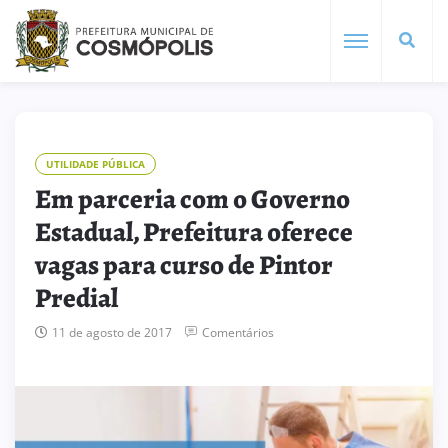
UTILIDADE PÚBLICA
Em parceria com o Governo
Estadual, Prefeitura oferece
vagas para curso de Pintor
Predial
11 de agosto de 2017
Comentários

::::

- [What you have to do]: Write out the text of the records again, line for line, without the pictures.

- [Response to the exercise]:
UTILIDADE PÚBLICA
Em parceria com o Governo
Estadual, Prefeitura oferece
vagas para curso de Pintor
Predial
11 de agosto de 2017
Comentários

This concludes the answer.